Light-polarization dynamics in surface-emitting semiconductor lasers

Abstract
A four-level model which takes account of the polarization of the laser field by including the spin sublevels of the conduction and valence bands of a semiconductor allows us to introduce vector rate equations which account for the polarization degree of freedom of the laser emission. Analysis of these rate equations and their extension to include transverse degrees of freedom provides important physical insight into the nature of polarization instabilities in surface-emitting semiconductor lasers. In the absence of transverse effects the model predicts a marginally stable linearly polarized state. The type of dynamical response of the polarization degrees of freedom is linked to the relative time scale of spontaneous-emission and spin-relaxation processes.
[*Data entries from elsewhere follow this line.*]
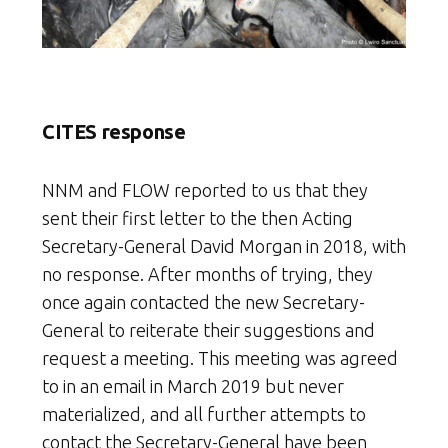
CITES response
NNM and FLOW reported to us that they
sent their first letter to the then Acting
Secretary-General David Morgan in 2018, with
no response. After months of trying, they
once again contacted the new Secretary-
General to reiterate their suggestions and
request a meeting. This meeting was agreed
to in an email in March 2019 but never
materialized, and all further attempts to
contact the Secretary-General have been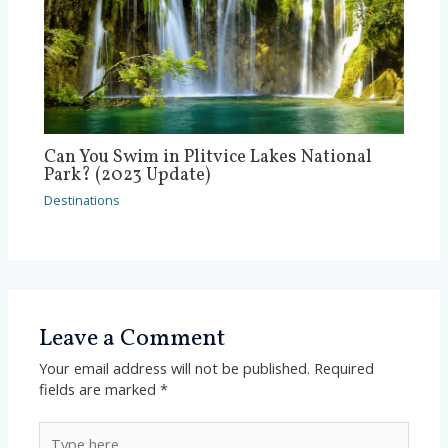
Can You Swim in Plitvice Lakes National
Park? (2023 Update)
Destinations
Leave a Comment
Your email address will not be published.
Required
fields are marked
*
Type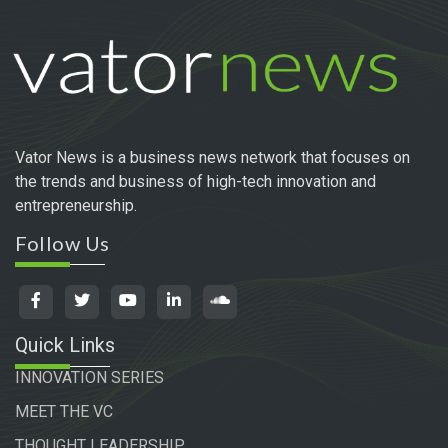
Vator News is a business news network that focuses on
the trends and business of high-tech innovation and
entrepreneurship.
Follow Us
Quick Links
INNOVATION SERIES
MEET THE VC
THOUGHT LEADERSHIP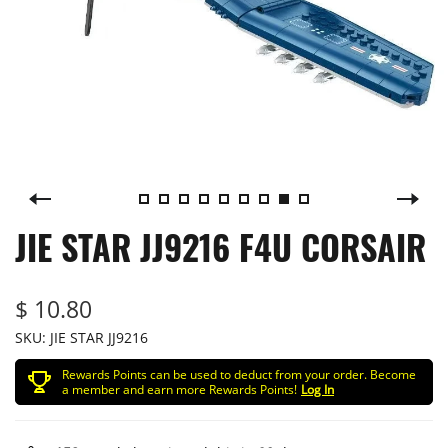
JIE STAR JJ9216 F4U CORSAIR
$ 10.80
SKU:
JIE STAR JJ9216
Rewards Points can be used to deduct from your order. Become
a member and earn more Rewards Points!
Log In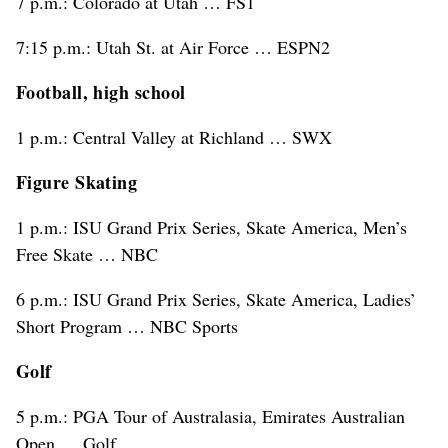
7 p.m.: Colorado at Utah … FS1
7:15 p.m.: Utah St. at Air Force … ESPN2
Football, high school
1 p.m.: Central Valley at Richland … SWX
Figure Skating
1 p.m.: ISU Grand Prix Series, Skate America, Men’s
Free Skate … NBC
6 p.m.: ISU Grand Prix Series, Skate America, Ladies’
Short Program … NBC Sports
Golf
5 p.m.: PGA Tour of Australasia, Emirates Australian
Open … Golf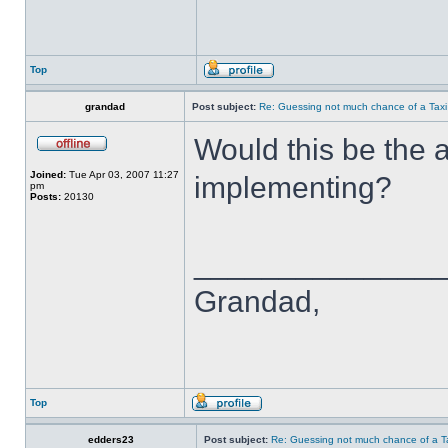
Top
grandad
Post subject:
Re: Guessing not much chance of a Taxi A
Would this be the a
Joined:
Tue Apr 03, 2007 11:27
implementing?
pm
Posts:
20130
______________
Grandad,
Top
edders23
Post subject:
Re: Guessing not much chance of a Tax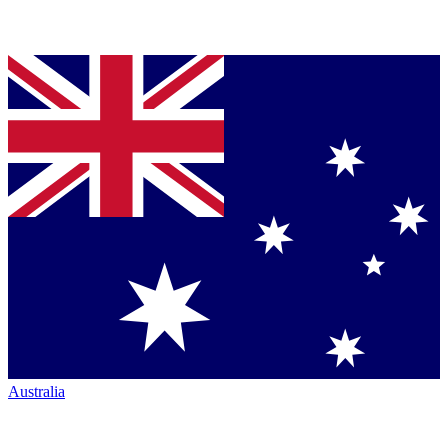
Australia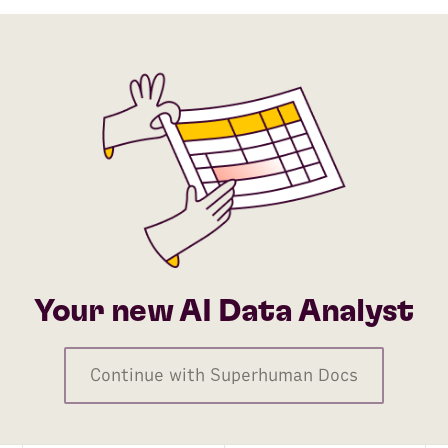
Your new AI Data Analyst
Continue with Superhuman Docs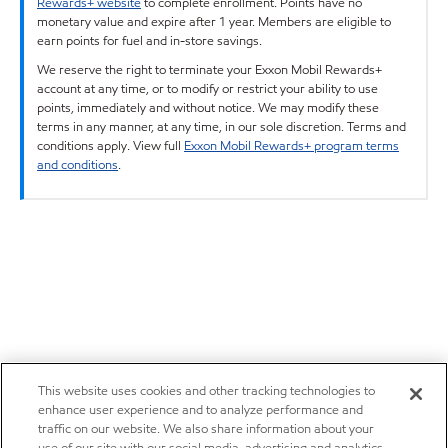
Rewards+ website
to complete enrollment. Points have no
monetary value and expire after 1 year. Members are eligible to
earn points for fuel and in-store savings.
We reserve the right to terminate your Exxon Mobil Rewards+
account at any time, or to modify or restrict your ability to use
points, immediately and without notice. We may modify these
terms in any manner, at any time, in our sole discretion. Terms and
conditions apply. View full
Exxon Mobil Rewards+ program terms
and conditions
.
This website uses cookies and other tracking technologies to
enhance user experience and to analyze performance and
traffic on our website. We also share information about your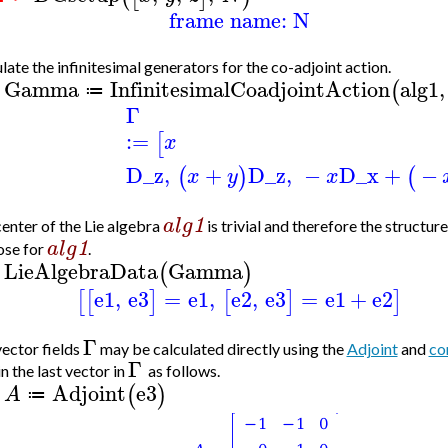
frame name: N
late the infinitesimal generators for the co-adjoint action.
Gamma
InfinitesimalCoadjointAction
alg1
,
(
≔
>
Γ
:=
[
x
D_z
,
+
D_z
,
−
D_x
+
−
(
)
(
x
y
x
alg
1
enter of the Lie algebra
is trivial and therefore the structur
alg
1
ose for
.
LieAlgebraData
Gamma
(
)
>
e1
,
e3
=
e1
,
e2
,
e3
=
e1
+
e2
[
[
]
[
]
]
Γ
ector fields
may be calculated directly using the
Adjoint
and
co
Γ
n the last vector in
as follows.
Adjoint
e3
(
)
A
≔
>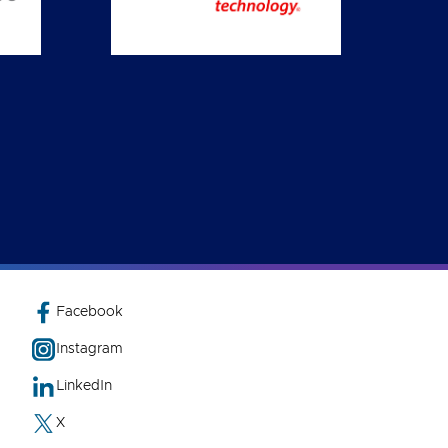
Facebook
Instagram
LinkedIn
X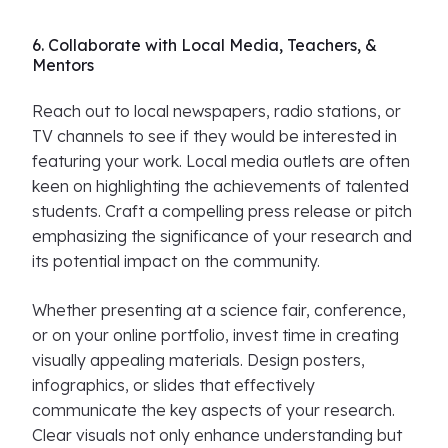
6. Collaborate with Local Media, Teachers, &
Mentors
Reach out to local newspapers, radio stations, or
TV channels to see if they would be interested in
featuring your work. Local media outlets are often
keen on highlighting the achievements of talented
students. Craft a compelling press release or pitch
emphasizing the significance of your research and
its potential impact on the community.
Whether presenting at a science fair, conference,
or on your online portfolio, invest time in creating
visually appealing materials. Design posters,
infographics, or slides that effectively
communicate the key aspects of your research.
Clear visuals not only enhance understanding but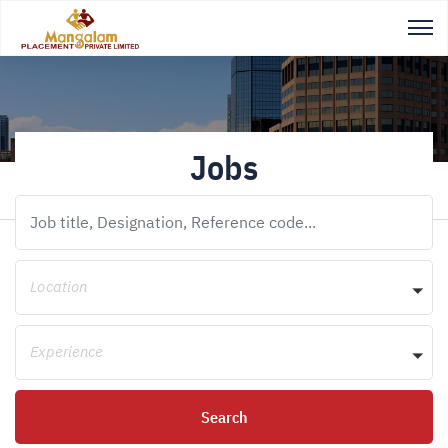
Jobs
Location
Experience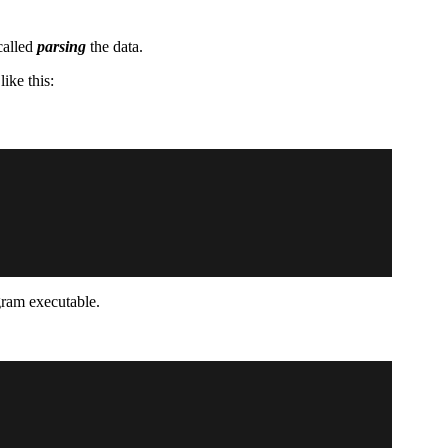
called
parsing
the data.
ike this:
gram executable.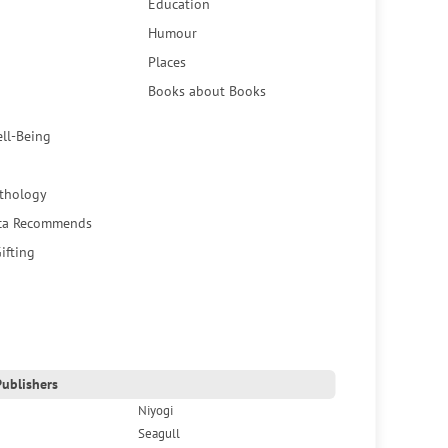
Education
Humour
Places
Books about Books
ell-Being
thology
ca Recommends
ifting
ublishers
Niyogi
Seagull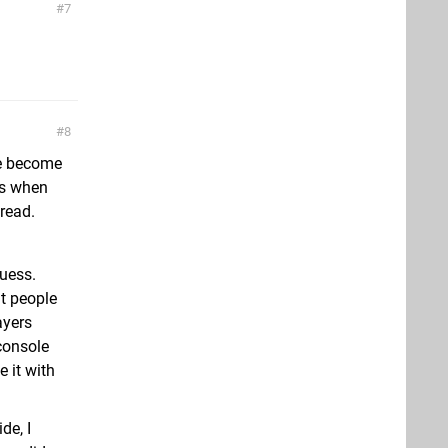
7
8
ple become
ss when
read.
guess.
ut people
ayers
 console
e it with
de, I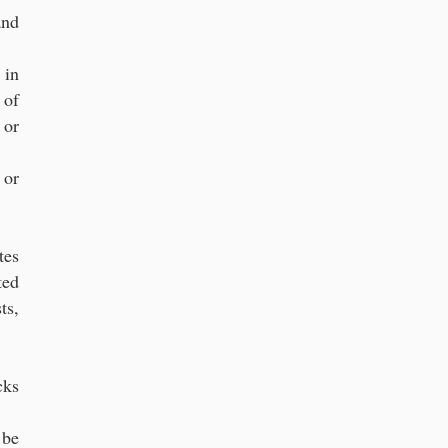
and
 in
 of
 or
 or
tes
ted
ts,
cks
 be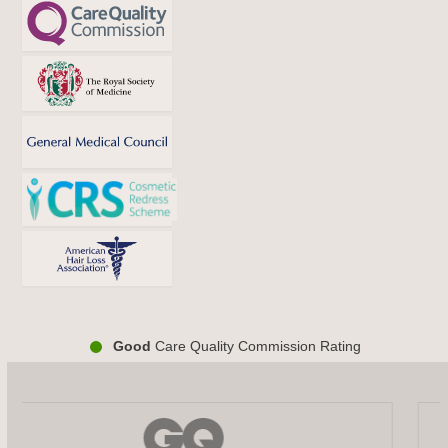
Good
Care Quality Commission Rating
Use
the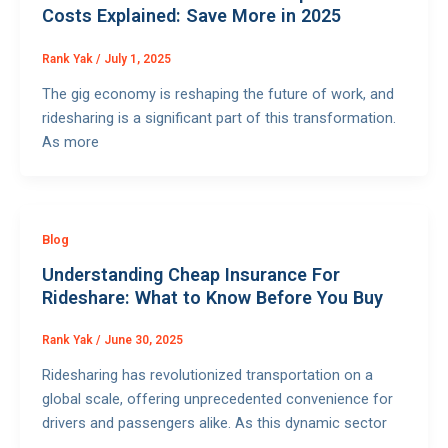
Costs Explained: Save More in 2025
Rank Yak
/
July 1, 2025
The gig economy is reshaping the future of work, and
ridesharing is a significant part of this transformation.
As more
Blog
Understanding Cheap Insurance For
Rideshare: What to Know Before You Buy
Rank Yak
/
June 30, 2025
Ridesharing has revolutionized transportation on a
global scale, offering unprecedented convenience for
drivers and passengers alike. As this dynamic sector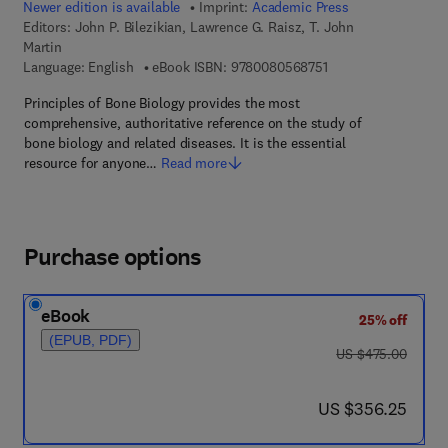
Newer edition is available
Imprint:
Academic Press
Editors:
John P. Bilezikian, Lawrence G. Raisz, T. John
Martin
9 7 8 - 0 - 0 8 - 0 5 
Language: English
eBook ISBN:
9780080568751
Principles of Bone Biology provides the most
comprehensive, authoritative reference on the study of
bone biology and related diseases. It is the essential
resource for anyone…
Read more
Purchase options
eBook
25% off
(EPUB, PDF)
was US $475.00
US $475.00
now US $356.25
US $356.25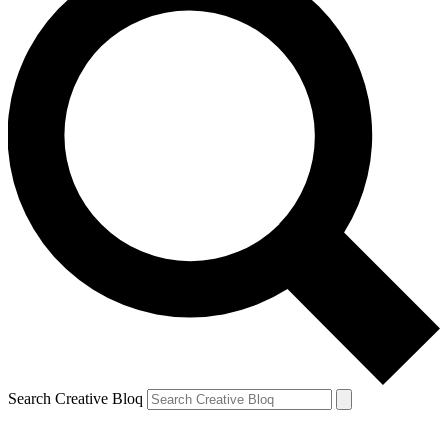
Search Creative Bloq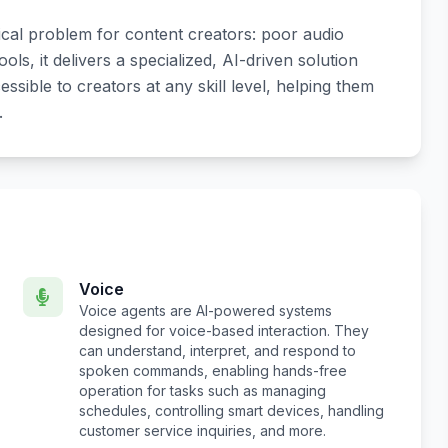
ical problem for content creators: poor audio
ols, it delivers a specialized, AI-driven solution
ible to creators at any skill level, helping them
.
Voice
Voice agents are AI-powered systems
designed for voice-based interaction. They
can understand, interpret, and respond to
spoken commands, enabling hands-free
operation for tasks such as managing
schedules, controlling smart devices, handling
customer service inquiries, and more.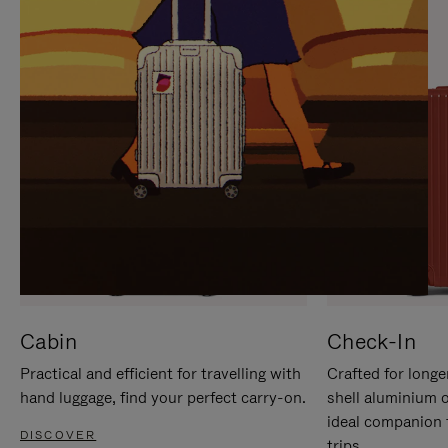
IT
IT
Cabin
Check-In
Practical and efficient for travelling with
Crafted for longe
hand luggage, find your perfect carry-on.
shell aluminium 
ideal companion 
DISCOVER
trips.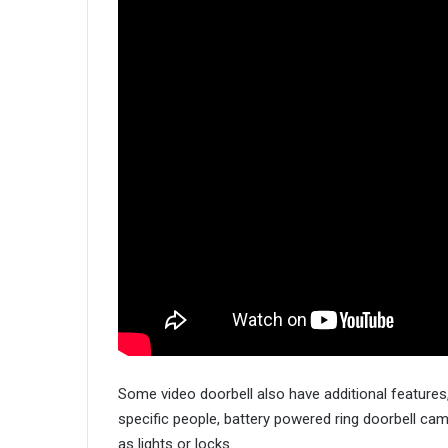
Some video doorbell also have additional features,
specific people, battery powered ring doorbell ca
as lights or locks.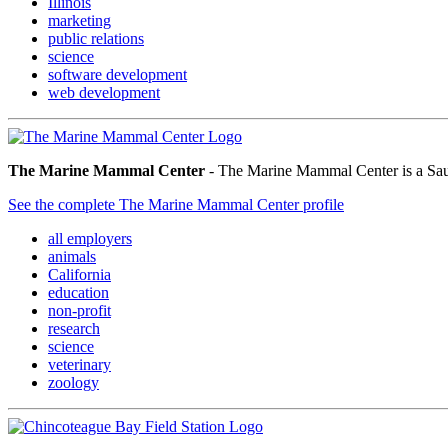
Illinois
marketing
public relations
science
software development
web development
The Marine Mammal Center
- The Marine Mammal Center is a Sausa
See the complete The Marine Mammal Center profile
all employers
animals
California
education
non-profit
research
science
veterinary
zoology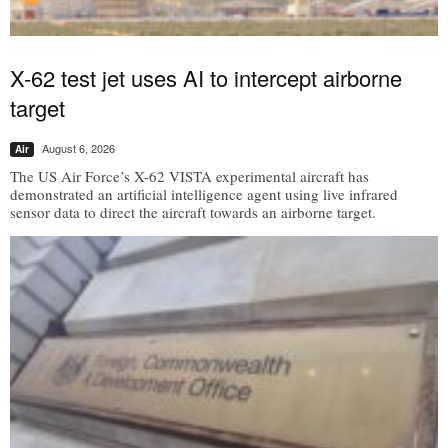
X-62 test jet uses AI to intercept airborne
target
August 6, 2026
Air
The US Air Force’s X-62 VISTA experimental aircraft has
demonstrated an artificial intelligence agent using live infrared
sensor data to direct the aircraft towards an airborne target.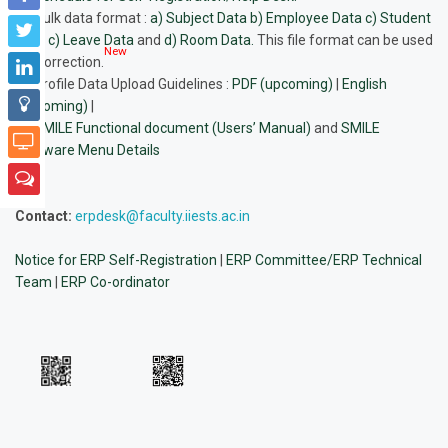
Bulk data format
:
a) Subject Data
b) Employee Data
c) Student
Data
c) Leave Data
and
d) Room Data.
This file format can be used
New
for correction.
Profile Data Upload Guidelines
:
PDF (upcoming)
|
English
(upcoming)
|
SMILE Functional document (Users’ Manual)
and
SMILE
Software Menu Details
Contact:
erpdesk@faculty.iiests.ac.in
Notice for ERP Self-Registration
|
ERP Committee/ERP Technical
Team
|
ERP Co-ordinator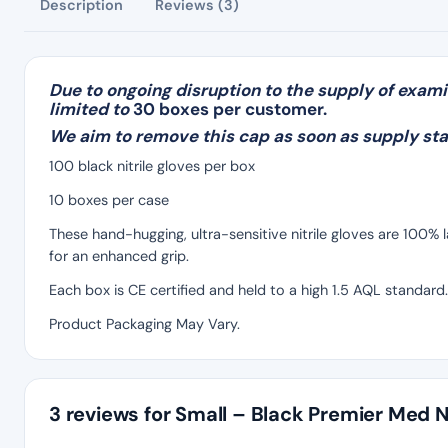
Description
Reviews (3)
Due to ongoing disruption to the supply of exami
limited to
30 boxes per customer.
We aim to remove this cap as soon as supply sta
100 black nitrile gloves per box
10 boxes per case
These hand-hugging, ultra-sensitive nitrile gloves are 100%
for an enhanced grip.
Each box is CE certified and held to a high 1.5 AQL standard.
Product Packaging May Vary.
3 reviews for
Small – Black Premier Med Ni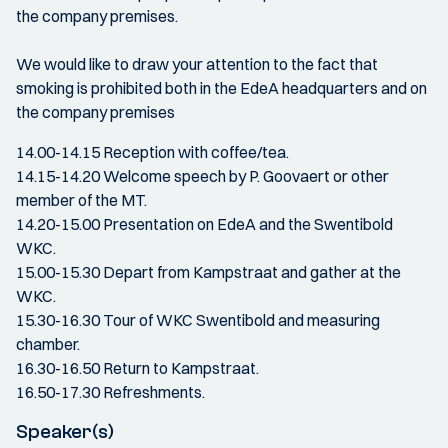
the company premises.
We would like to draw your attention to the fact that
smoking is prohibited both in the EdeA headquarters and on
the company premises
14.00-14.15 Reception with coffee/tea.
14.15-14.20 Welcome speech by P. Goovaert or other
member of the MT.
14.20-15.00 Presentation on EdeA and the Swentibold
WKC.
15.00-15.30 Depart from Kampstraat and gather at the
WKC.
15.30-16.30 Tour of WKC Swentibold and measuring
chamber.
16.30-16.50 Return to Kampstraat.
16.50-17.30 Refreshments.
Speaker(s)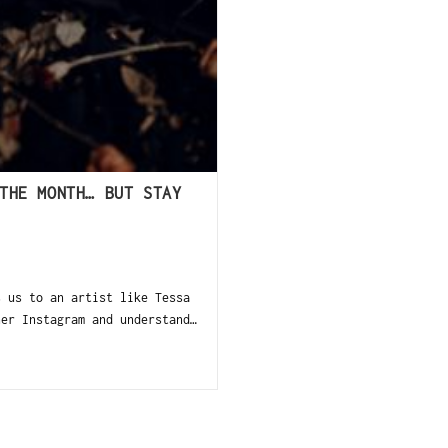
THE MONTH… BUT STAY
s us to an artist like Tessa
her Instagram and understand…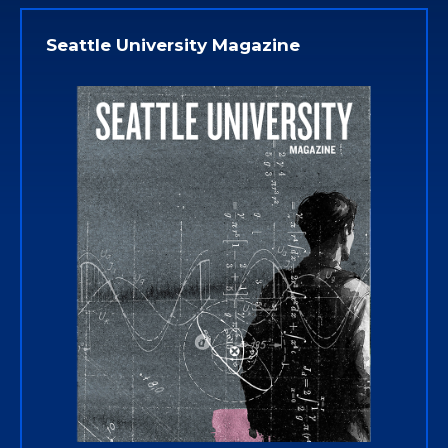
Seattle University Magazine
With transverse effects included, we predict the existence of stable transverse spatially homogeneous intensity outputs with arbitrary direction of linear polarization in the transverse plane. The stability of the off-axis emission solutions to long-wavelength perturbations is investigated and, in addition to an Eckhaus instability associated with a global phase, we predict a polarization instability associated with a relative phase of the complex field vector. The role of phase anisotropy in the laser cavity is explored close to threshold and we predict that it stabilizes two preferred orthogonal directions of polarization, which, however, are discriminated in their stability properties by transverse effects.